JUSTICE FOR JUVENILES
When I was inducted in June as president of the Illinois State Bar Association, I made a commitment to work closely with our association members to reform our woefully inadequate juvenile justice system. Sadly, our state spends far more annually to incarcerate youth (a staggering $100 million) than it does on youth prevention and intervention programming (a mere $3 million).
Illinois has two model programs that could be expanded. The Redeploy Illinois initiative receives state funds to provide comprehensive services to delinquent youth in their local communities. In the 23 counties which have Redeploy sites, it is working successfully. A relatively small increase in Redeploy funding could have a big impact.
The other state program is the Mental Health Juvenile Justice Initiative, funded by the National Institute of Mental Health and administered by the Illinois Department of Human Services. Some 66 percent of youths in the juvenile justice system have a diagnosable psychiatric condition. Based on the program’s initial success – it grew from four to 34 counties – it should be expanded.
Shifting financial resources to community-based programming will be a real gift, not only to our youth but to our communities. It will produce better outcomes for youth in conflict, ultimately reduce the tax burden of incarcerating youth, and make our communities safer.
Mark D. Hassakis
President, Illinois State Bar Association 2010-11
I was disappointed to see the article “Charity says ‘No, thanks’” in the Dec. 2 issue of Illinois Times. The one-sided piece is not up to Illinois Times’ usual standard of hearing both sides of any issue.
Did the reporter speak with any other volunteers? Does she disregard the Illinois Department of Agriculture’s inspections (not just this year but historically)? Was she willing to hold her opinion piece (for that is truly what it was and, on top of that, not her own opinion but that of two disgruntled volunteers) to drive an hour to Benld to see Adopt-A-Pet itself with Jackson before publishing such a lopsided article? Apparently not.
Adopt-A-Pet finds homes for 800-1,000 animals a year. Some come to them seriously damaged, physically and psychically, and are terrified to leave the comfort of the shelter. That does not mean they are not given up for adoption. In fact, two longtime canine residents were just recently adopted, but Jackson and her staff made sure they were going to exceptional homes, not just to “average” adopters.

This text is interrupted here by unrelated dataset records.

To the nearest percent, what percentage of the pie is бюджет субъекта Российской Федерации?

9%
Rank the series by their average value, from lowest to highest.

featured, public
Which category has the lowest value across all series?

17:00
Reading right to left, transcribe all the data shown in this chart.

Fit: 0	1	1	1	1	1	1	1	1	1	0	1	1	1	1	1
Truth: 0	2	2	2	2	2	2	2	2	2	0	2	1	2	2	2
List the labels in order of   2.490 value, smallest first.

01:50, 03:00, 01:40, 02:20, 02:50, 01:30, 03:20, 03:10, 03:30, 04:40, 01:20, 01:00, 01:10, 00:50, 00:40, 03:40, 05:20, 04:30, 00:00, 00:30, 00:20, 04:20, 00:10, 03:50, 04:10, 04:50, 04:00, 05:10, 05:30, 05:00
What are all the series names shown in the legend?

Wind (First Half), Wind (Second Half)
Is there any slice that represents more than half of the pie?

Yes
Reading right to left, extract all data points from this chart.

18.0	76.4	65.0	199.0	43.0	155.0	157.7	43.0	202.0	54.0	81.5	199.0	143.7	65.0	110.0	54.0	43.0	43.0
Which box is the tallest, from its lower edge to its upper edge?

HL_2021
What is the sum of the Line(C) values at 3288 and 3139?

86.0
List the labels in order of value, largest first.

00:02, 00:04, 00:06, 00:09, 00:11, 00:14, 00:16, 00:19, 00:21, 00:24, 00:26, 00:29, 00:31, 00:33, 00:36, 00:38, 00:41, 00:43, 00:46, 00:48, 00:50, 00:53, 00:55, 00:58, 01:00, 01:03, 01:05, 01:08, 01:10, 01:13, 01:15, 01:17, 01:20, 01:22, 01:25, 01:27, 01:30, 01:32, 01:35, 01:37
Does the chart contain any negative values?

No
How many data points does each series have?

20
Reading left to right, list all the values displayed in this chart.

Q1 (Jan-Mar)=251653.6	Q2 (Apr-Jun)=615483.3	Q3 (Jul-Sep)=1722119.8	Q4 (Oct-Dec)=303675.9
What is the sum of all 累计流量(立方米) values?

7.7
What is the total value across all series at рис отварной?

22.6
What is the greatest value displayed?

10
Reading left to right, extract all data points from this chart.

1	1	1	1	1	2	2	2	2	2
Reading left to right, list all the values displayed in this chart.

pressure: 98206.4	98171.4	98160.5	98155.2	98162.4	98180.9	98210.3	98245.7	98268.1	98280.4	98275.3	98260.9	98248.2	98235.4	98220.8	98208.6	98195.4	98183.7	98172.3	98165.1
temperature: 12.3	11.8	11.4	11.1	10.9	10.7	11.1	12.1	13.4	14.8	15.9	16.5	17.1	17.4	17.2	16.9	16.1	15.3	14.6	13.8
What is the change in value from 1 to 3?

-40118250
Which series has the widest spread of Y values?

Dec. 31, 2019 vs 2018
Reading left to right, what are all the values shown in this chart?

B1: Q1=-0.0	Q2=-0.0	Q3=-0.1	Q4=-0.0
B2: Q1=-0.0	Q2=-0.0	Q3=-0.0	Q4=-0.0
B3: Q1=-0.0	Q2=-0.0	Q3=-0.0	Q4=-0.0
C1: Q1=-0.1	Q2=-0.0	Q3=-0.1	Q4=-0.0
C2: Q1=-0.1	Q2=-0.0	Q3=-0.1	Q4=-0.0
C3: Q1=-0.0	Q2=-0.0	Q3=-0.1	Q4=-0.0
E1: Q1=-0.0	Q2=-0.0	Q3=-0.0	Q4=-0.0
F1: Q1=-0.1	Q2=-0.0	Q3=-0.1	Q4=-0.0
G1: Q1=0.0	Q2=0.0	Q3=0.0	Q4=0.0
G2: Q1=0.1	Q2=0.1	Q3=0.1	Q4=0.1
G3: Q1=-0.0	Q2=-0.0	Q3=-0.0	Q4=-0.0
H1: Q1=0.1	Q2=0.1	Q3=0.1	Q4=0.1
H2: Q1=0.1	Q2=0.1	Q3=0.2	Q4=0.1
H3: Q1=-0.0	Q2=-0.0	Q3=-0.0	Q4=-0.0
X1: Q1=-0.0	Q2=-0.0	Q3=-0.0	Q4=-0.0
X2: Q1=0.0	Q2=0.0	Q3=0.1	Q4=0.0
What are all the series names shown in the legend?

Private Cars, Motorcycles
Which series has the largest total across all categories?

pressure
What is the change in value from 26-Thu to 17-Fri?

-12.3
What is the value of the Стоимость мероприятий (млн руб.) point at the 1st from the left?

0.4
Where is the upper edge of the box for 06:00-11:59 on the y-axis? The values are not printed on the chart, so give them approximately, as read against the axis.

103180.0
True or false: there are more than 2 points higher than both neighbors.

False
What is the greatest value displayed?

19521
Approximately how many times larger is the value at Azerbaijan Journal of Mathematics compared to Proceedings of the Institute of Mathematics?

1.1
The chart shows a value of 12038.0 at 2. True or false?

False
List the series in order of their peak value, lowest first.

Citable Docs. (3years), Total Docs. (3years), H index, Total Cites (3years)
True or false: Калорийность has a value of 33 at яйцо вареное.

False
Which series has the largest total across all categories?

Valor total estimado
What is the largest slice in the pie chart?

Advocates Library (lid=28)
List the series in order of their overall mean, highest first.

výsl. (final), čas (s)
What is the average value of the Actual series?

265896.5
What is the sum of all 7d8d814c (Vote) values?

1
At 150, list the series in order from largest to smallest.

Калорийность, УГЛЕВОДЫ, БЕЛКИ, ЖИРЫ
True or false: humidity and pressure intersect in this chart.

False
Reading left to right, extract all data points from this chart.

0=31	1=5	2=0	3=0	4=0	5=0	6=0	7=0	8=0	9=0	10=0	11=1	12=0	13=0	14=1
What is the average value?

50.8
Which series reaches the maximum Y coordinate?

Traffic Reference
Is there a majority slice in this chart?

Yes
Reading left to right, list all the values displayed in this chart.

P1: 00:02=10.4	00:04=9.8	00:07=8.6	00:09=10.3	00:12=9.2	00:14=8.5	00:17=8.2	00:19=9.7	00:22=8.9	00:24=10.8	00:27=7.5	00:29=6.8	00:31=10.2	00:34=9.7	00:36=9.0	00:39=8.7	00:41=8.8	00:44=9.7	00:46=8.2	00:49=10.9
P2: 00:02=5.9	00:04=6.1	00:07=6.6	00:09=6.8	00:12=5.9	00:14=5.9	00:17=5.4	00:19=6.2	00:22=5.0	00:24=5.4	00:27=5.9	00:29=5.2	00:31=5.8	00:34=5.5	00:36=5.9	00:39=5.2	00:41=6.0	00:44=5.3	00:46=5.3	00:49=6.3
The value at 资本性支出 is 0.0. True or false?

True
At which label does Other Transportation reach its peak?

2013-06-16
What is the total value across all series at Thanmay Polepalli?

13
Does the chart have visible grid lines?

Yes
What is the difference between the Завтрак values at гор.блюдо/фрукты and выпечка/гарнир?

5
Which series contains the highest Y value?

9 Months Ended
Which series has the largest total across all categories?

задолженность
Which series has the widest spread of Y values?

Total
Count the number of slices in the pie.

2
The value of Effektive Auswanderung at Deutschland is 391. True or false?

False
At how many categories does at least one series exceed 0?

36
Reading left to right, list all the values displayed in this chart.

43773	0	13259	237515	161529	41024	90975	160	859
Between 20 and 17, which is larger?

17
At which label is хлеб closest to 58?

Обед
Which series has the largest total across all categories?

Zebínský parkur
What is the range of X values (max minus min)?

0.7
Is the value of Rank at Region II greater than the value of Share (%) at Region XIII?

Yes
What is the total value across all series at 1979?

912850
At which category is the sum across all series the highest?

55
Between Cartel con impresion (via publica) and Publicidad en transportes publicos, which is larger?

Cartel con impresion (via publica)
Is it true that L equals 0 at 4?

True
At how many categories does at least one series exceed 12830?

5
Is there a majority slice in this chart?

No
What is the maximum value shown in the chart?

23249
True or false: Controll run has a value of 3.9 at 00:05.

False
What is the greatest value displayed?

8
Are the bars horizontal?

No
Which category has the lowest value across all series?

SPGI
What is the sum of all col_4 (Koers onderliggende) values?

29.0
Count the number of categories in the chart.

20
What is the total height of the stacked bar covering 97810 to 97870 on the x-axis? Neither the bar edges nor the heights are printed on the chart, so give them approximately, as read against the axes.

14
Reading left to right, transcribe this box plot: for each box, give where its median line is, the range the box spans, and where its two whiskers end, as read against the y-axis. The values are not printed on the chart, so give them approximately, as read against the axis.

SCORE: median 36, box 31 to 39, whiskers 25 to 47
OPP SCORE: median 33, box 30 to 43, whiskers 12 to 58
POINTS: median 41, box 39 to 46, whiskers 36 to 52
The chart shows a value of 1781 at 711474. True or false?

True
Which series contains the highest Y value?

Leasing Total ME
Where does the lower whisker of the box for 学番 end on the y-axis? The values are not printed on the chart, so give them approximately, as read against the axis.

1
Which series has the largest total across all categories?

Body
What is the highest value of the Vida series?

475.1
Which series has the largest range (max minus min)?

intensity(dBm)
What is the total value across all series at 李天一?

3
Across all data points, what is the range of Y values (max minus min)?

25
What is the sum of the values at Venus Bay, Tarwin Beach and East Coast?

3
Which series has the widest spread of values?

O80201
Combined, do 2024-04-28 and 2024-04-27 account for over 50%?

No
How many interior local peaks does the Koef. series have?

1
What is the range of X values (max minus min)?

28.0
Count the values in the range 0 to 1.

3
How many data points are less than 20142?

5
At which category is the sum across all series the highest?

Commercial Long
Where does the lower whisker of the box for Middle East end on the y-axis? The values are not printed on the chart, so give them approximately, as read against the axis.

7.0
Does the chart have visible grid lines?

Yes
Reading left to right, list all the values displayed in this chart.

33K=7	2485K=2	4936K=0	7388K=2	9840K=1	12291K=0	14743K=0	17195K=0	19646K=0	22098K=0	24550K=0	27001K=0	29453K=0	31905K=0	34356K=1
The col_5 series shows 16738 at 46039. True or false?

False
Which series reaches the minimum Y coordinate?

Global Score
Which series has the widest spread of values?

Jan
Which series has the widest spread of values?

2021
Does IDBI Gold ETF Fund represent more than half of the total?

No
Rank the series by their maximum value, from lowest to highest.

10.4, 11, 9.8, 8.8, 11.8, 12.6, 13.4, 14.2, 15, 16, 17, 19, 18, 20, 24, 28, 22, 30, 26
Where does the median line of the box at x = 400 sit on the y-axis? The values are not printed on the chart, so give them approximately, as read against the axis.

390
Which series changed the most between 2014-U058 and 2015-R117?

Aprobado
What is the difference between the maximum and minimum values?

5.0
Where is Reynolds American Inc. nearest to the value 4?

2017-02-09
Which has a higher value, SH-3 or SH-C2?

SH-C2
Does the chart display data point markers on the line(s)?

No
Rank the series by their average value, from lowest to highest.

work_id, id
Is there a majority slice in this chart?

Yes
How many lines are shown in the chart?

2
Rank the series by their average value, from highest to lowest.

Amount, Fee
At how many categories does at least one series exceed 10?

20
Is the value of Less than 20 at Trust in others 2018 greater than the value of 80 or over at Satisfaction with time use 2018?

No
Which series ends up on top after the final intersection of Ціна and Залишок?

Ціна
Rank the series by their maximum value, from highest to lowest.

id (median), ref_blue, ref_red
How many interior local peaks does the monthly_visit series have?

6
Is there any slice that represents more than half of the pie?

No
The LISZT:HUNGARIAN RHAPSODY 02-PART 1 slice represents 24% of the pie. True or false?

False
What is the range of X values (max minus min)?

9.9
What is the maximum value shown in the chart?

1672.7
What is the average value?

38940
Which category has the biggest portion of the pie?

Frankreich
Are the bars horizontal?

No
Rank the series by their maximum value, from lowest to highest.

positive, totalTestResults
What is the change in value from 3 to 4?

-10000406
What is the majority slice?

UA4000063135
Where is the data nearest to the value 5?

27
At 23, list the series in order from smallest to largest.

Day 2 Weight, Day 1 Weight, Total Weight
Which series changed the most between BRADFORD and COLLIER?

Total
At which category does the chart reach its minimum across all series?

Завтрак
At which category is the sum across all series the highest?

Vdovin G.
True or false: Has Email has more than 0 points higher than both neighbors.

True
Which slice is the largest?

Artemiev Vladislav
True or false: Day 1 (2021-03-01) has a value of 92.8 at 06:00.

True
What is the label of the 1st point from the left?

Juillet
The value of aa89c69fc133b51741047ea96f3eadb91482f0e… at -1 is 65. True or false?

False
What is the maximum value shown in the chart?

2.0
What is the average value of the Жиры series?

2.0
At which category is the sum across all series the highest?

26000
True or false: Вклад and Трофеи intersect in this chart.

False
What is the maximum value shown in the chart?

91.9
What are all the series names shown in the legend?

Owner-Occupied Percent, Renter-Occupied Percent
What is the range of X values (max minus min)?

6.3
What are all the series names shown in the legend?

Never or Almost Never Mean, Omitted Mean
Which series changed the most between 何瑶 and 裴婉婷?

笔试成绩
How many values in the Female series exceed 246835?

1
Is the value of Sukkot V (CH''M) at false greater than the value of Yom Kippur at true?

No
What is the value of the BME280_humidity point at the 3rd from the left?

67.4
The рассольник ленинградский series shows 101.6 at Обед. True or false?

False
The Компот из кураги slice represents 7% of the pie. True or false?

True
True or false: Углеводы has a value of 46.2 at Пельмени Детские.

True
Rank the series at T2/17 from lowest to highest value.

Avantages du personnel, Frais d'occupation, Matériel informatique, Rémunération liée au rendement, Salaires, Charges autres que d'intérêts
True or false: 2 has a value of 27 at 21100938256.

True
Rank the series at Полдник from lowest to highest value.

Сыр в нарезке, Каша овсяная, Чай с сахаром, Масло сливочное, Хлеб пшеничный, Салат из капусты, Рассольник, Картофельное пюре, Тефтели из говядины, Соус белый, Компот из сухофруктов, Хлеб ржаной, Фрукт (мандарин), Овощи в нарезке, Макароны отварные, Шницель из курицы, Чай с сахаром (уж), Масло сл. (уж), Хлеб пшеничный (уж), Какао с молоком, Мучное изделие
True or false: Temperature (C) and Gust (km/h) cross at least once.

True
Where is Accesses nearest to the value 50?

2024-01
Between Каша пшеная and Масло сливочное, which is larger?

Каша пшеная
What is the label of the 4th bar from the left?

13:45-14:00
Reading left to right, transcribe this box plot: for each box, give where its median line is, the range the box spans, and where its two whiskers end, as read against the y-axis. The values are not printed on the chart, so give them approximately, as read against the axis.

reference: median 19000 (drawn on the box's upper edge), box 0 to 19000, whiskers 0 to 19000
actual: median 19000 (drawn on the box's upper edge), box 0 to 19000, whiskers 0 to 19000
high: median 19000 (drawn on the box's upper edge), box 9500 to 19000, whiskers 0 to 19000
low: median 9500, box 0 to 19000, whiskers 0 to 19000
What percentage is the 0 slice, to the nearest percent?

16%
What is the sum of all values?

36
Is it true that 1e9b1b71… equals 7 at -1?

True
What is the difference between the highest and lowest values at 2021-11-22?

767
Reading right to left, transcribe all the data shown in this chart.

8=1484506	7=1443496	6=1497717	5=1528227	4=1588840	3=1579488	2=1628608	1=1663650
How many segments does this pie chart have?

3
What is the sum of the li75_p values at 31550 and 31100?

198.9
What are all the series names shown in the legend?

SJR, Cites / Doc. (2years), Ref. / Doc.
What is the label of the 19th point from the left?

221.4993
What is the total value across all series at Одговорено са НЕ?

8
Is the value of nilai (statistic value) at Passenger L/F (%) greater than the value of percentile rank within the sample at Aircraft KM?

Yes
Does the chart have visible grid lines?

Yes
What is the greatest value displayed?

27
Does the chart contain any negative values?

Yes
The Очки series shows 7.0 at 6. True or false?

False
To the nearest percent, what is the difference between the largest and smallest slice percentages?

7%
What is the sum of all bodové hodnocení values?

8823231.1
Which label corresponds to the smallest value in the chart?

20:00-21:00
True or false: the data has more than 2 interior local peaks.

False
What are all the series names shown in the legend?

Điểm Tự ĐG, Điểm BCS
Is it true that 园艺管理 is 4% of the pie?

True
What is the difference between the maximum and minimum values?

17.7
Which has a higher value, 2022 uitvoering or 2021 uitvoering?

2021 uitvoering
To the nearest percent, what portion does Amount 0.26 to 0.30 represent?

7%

Jackson has been rescuing animals for nearly 30 years. She has a very strong no-kill philosophy, and anyone who works in rescue, as I have since 1991, will tell you some dogs cannot go to just anyone’s home but need special care.
I know that Jackson and her staff provide the best conditions they can afford for their charges. Rather than flailing out against her, those who love animals should support her work and that of other shelters, help to raise funds, spend some time socializing the animals and donate as much as they are able.
The recently approved civil union legislation has brought forth a myriad of opinions on the subject. The Catholic church has weighed in, espousing the religious aspect of this legislation. Since the church has had its issues with same-sex sex, I would think that the church would remain neutral on this issue.
The thrust of the legislation is more toward the civil side of this debate. The primary focus is in allowing every U.S. citizen the freedom assured by the Constitution having to do with sexual preferences. The other issue that relates to this is the military’s “don’t ask, don’t tell” policy. The idea that a person whose sexual preferences will direct his actions is ludicrous. We have no way to know how many people with different sexual orientations have served under cover in the past years without incident. The whole hubbub about this is as relevant as the ability of politicians to tell the truth.